▶ [BRIEF] Could you reproduce all of the entries below without a single change?

Source records:
[Start of Attachment]

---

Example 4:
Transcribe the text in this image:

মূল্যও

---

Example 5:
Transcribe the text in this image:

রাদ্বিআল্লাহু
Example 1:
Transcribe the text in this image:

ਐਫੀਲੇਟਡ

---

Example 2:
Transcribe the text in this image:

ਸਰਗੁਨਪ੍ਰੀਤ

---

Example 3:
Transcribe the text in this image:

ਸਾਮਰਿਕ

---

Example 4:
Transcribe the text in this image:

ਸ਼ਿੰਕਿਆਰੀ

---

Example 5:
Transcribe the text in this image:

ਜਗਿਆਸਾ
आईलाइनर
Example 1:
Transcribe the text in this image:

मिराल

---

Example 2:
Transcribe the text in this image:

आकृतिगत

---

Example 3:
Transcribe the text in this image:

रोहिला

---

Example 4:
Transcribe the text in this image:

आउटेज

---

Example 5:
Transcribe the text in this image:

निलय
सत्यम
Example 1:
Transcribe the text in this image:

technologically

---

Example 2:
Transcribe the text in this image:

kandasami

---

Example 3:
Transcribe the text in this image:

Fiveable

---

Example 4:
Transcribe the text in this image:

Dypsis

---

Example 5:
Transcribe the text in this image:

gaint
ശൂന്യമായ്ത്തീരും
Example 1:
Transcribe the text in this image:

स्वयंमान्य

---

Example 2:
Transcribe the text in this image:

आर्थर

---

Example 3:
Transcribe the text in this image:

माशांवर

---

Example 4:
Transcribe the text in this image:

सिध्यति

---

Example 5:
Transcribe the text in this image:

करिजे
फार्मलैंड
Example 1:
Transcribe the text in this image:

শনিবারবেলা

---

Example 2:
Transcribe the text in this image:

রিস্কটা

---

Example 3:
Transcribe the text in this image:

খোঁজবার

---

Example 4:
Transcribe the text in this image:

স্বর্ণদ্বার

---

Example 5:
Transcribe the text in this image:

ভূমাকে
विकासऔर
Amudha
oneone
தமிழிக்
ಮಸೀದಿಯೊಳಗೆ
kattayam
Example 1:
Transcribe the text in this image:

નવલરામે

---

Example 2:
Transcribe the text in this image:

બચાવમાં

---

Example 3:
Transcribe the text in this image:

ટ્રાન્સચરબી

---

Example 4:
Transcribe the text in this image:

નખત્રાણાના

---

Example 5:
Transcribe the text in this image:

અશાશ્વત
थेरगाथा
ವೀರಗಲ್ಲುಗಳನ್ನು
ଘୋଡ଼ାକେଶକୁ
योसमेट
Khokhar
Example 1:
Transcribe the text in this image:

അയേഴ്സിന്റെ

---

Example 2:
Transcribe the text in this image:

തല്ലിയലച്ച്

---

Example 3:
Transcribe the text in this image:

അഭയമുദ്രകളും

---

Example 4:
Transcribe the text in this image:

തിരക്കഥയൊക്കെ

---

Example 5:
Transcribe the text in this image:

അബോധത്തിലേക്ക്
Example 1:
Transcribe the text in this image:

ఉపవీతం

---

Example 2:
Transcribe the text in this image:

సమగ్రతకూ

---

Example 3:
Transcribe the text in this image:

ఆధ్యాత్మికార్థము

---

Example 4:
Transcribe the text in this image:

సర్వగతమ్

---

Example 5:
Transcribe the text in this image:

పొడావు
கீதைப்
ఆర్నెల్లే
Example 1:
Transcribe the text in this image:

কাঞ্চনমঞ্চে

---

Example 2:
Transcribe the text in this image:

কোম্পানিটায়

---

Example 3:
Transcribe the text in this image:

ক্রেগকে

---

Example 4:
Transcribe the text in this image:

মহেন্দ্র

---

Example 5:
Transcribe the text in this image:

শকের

[End of Attachment]

▶ [YOUR RESPONSE]
---

Example 4:
Transcribe the text in this image:

মূল্যও

---

Example 5:
Transcribe the text in this image:

রাদ্বিআল্লাহু
Example 1:
Transcribe the text in this image:

ਐਫੀਲੇਟਡ

---

Example 2:
Transcribe the text in this image:

ਸਰਗੁਨਪ੍ਰੀਤ

---

Example 3:
Transcribe the text in this image:

ਸਾਮਰਿਕ

---

Example 4:
Transcribe the text in this image:

ਸ਼ਿੰਕਿਆਰੀ

---

Example 5:
Transcribe the text in this image:

ਜਗਿਆਸਾ
आईलाइनर
Example 1:
Transcribe the text in this image:

मिराल

---

Example 2:
Transcribe the text in this image:

आकृतिगत

---

Example 3:
Transcribe the text in this image:

रोहिला

---

Example 4:
Transcribe the text in this image:

आउटेज

---

Example 5:
Transcribe the text in this image:

निलय
सत्यम
Example 1:
Transcribe the text in this image:

technologically

---

Example 2:
Transcribe the text in this image:

kandasami

---

Example 3:
Transcribe the text in this image:

Fiveable

---

Example 4:
Transcribe the text in this image:

Dypsis

---

Example 5:
Transcribe the text in this image:

gaint
ശൂന്യമായ്ത്തീരും
Example 1:
Transcribe the text in this image:

स्वयंमान्य

---

Example 2:
Transcribe the text in this image:

आर्थर

---

Example 3:
Transcribe the text in this image:

माशांवर

---

Example 4:
Transcribe the text in this image:

सिध्यति

---

Example 5:
Transcribe the text in this image:

करिजे
फार्मलैंड
Example 1:
Transcribe the text in this image:

শনিবারবেলা

---

Example 2:
Transcribe the text in this image:

রিস্কটা

---

Example 3:
Transcribe the text in this image:

খোঁজবার

---

Example 4:
Transcribe the text in this image:

স্বর্ণদ্বার

---

Example 5:
Transcribe the text in this image:

ভূমাকে
विकासऔर
Amudha
oneone
தமிழிக்
ಮಸೀದಿಯೊಳಗೆ
kattayam
Example 1:
Transcribe the text in this image:

નવલરામે

---

Example 2:
Transcribe the text in this image:

બચાવમાં

---

Example 3:
Transcribe the text in this image:

ટ્રાન્સચરબી

---

Example 4:
Transcribe the text in this image:

નખત્રાણાના

---

Example 5:
Transcribe the text in this image:

અશાશ્વત
थेरगाथा
ವೀರಗಲ್ಲುಗಳನ್ನು
ଘୋଡ଼ାକେଶକୁ
योसमेट
Khokhar
Example 1:
Transcribe the text in this image:

അയേഴ്സിന്റെ

---

Example 2:
Transcribe the text in this image:

തല്ലിയലച്ച്

---

Example 3:
Transcribe the text in this image:

അഭയമുദ്രകളും

---

Example 4:
Transcribe the text in this image:

തിരക്കഥയൊക്കെ

---

Example 5:
Transcribe the text in this image:

അബോധത്തിലേക്ക്
Example 1:
Transcribe the text in this image:

ఉపవీతం

---

Example 2:
Transcribe the text in this image:

సమగ్రతకూ

---

Example 3:
Transcribe the text in this image:

ఆధ్యాత్మికార్థము

---

Example 4:
Transcribe the text in this image:

సర్వగతమ్

---

Example 5:
Transcribe the text in this image:

పొడావు
கீதைப்
ఆర్నెల్లే
Example 1:
Transcribe the text in this image:

কাঞ্চনমঞ্চে

---

Example 2:
Transcribe the text in this image:

কোম্পানিটায়

---

Example 3:
Transcribe the text in this image:

ক্রেগকে

---

Example 4:
Transcribe the text in this image:

মহেন্দ্র

---

Example 5:
Transcribe the text in this image:

শকের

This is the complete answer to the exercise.